REQUEST -> Find and copy each line of the records where the string "Хлеб" shows up.

___ DATA FOR THIS EXERCISE ___

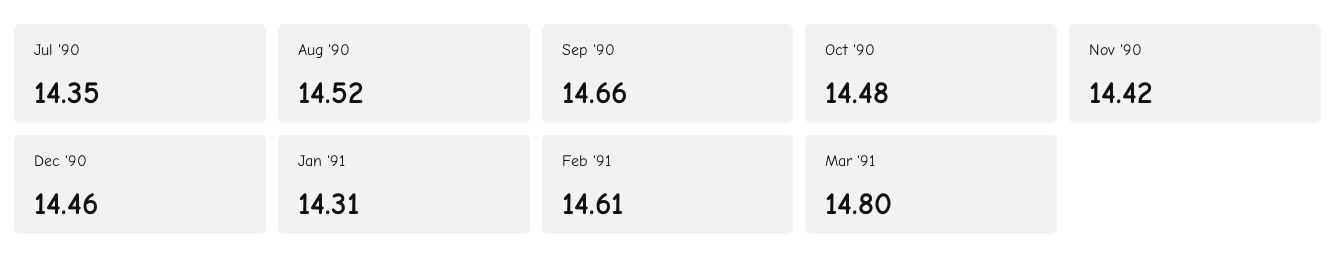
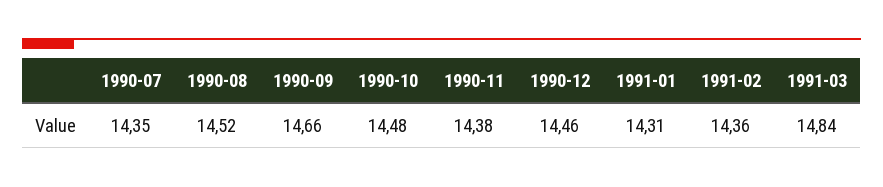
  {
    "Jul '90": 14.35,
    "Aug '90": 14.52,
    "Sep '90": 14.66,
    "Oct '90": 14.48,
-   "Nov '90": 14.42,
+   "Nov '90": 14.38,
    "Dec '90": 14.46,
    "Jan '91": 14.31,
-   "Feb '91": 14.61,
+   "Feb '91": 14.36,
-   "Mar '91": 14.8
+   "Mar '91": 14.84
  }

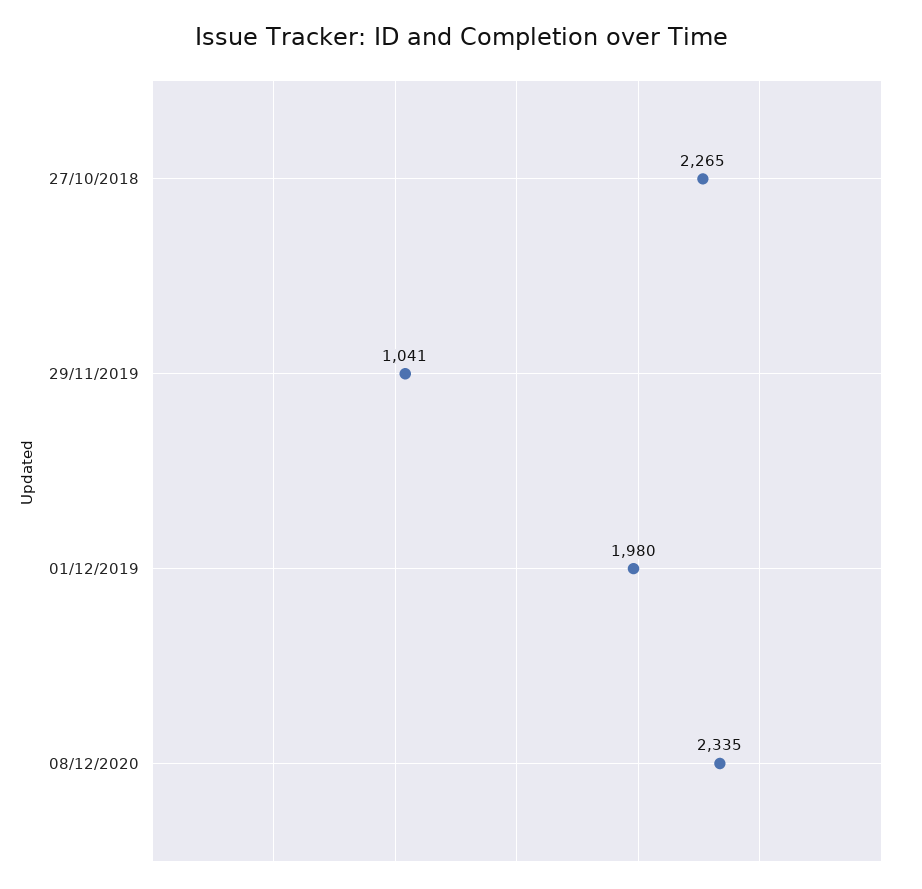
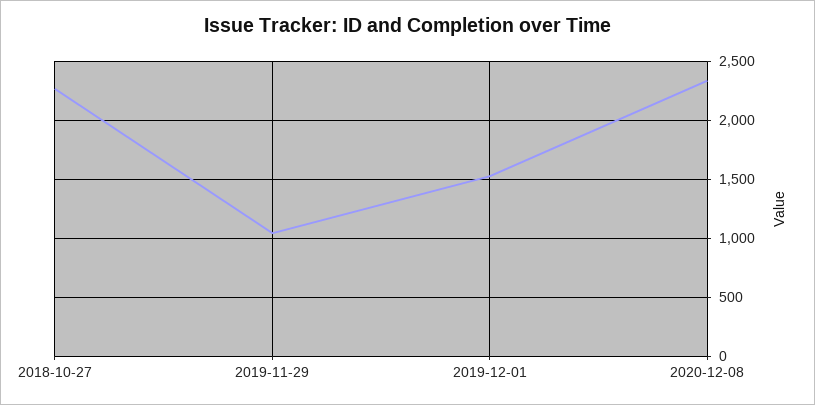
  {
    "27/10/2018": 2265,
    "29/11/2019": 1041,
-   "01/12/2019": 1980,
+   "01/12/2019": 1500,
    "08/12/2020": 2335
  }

___
___ DATA FOR THIS EXERCISE ___

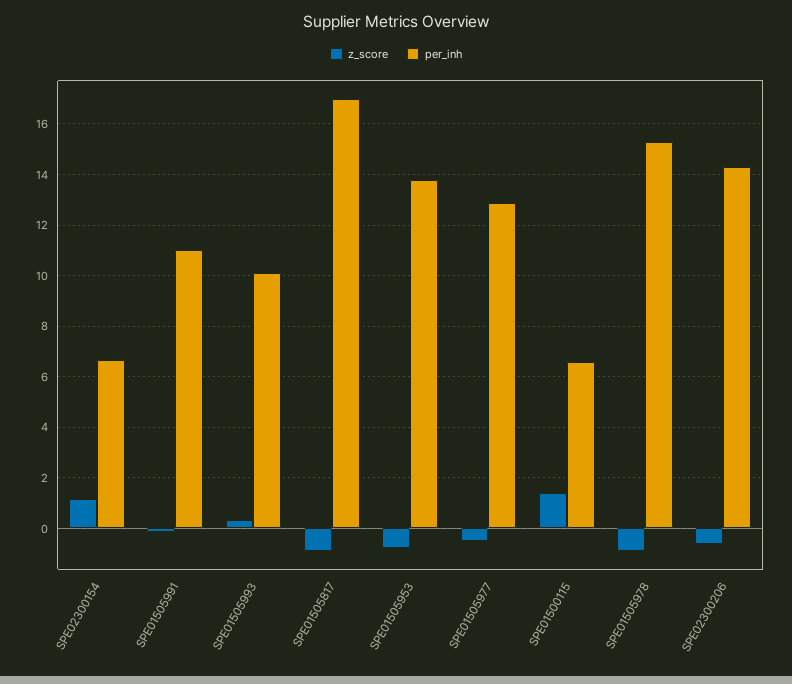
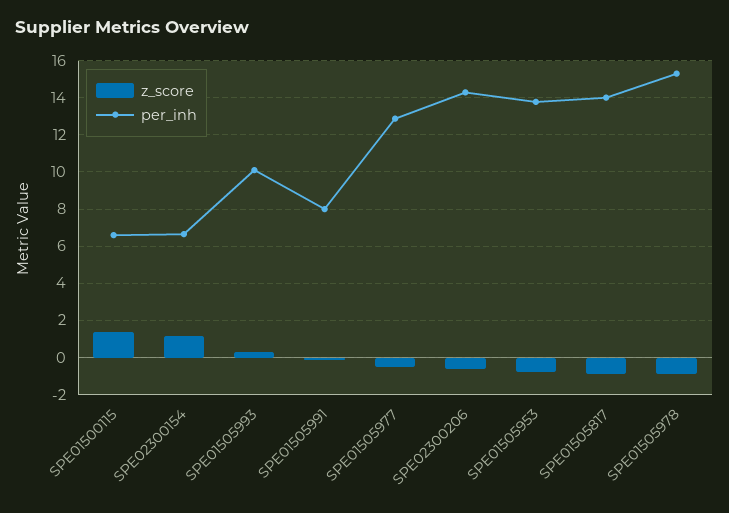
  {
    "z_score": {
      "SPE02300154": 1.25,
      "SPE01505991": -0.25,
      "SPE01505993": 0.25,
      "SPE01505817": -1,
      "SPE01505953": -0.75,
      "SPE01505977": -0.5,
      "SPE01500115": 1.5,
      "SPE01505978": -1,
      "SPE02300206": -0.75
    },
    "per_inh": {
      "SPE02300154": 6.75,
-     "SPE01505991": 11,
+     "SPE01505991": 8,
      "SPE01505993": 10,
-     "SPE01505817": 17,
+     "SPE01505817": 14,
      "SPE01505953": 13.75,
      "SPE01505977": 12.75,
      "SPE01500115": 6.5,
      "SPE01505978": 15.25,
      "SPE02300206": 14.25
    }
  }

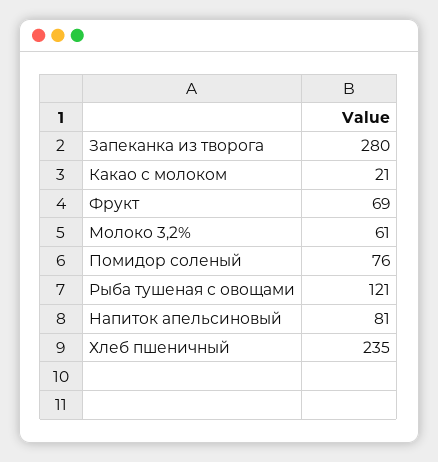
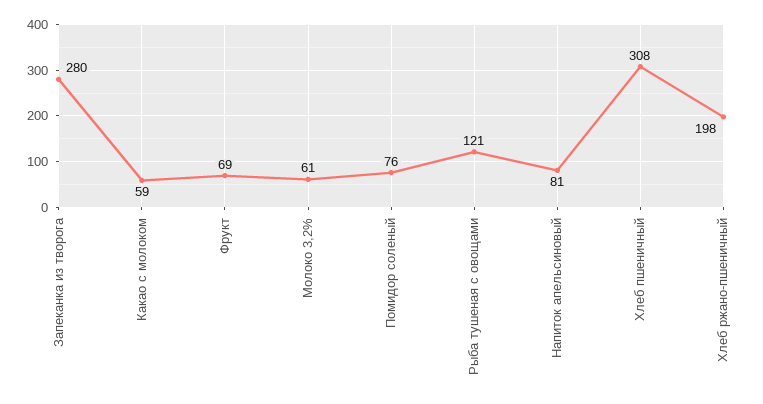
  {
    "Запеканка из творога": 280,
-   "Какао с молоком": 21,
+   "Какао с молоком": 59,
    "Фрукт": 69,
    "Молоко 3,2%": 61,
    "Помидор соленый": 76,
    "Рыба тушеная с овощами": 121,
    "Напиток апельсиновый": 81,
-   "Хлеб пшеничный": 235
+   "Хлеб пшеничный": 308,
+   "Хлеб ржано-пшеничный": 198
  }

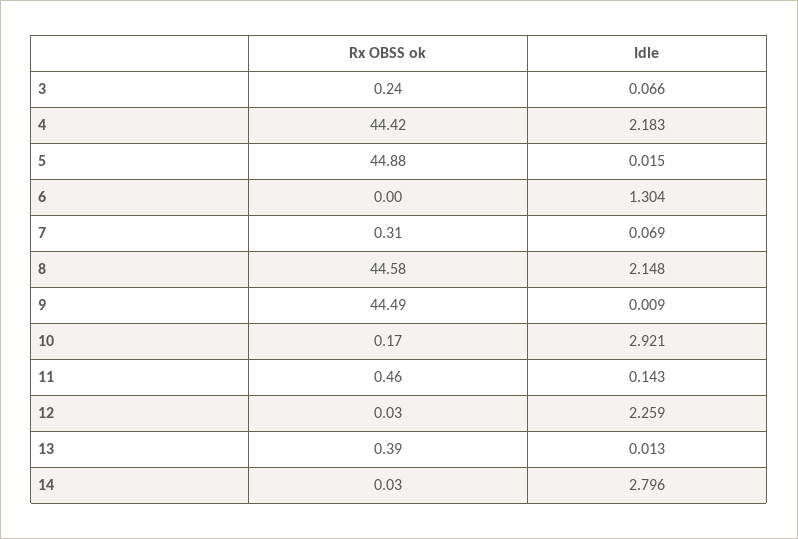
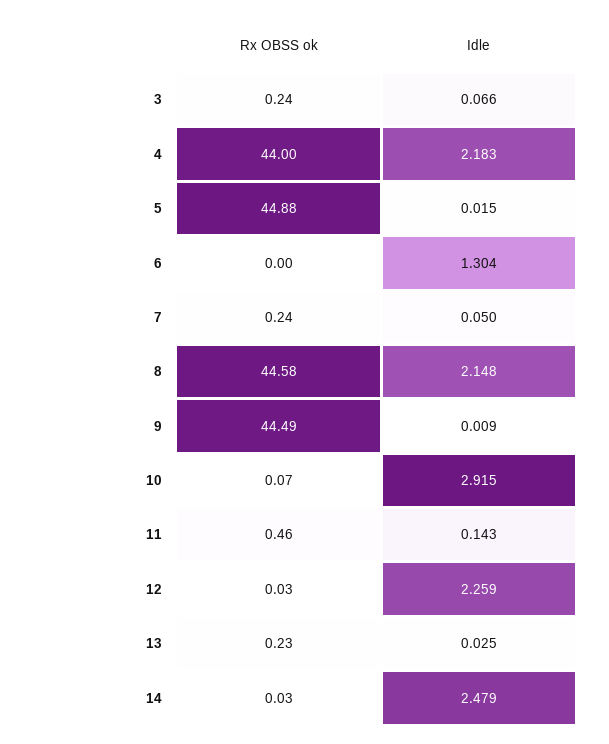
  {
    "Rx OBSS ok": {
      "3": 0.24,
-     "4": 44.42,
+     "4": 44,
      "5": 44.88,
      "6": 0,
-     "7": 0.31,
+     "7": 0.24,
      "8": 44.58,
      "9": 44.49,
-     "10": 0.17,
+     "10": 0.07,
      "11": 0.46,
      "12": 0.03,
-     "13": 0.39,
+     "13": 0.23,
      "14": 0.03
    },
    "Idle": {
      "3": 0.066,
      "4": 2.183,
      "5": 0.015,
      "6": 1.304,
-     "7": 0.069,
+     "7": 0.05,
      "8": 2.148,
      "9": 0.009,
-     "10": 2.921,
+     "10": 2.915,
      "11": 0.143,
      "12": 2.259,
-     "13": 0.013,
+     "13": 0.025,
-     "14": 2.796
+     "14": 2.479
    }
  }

___

RESULT OF THIS EXERCISE ->
-   "Хлеб пшеничный": 235
+   "Хлеб пшеничный": 308,
+   "Хлеб ржано-пшеничный": 198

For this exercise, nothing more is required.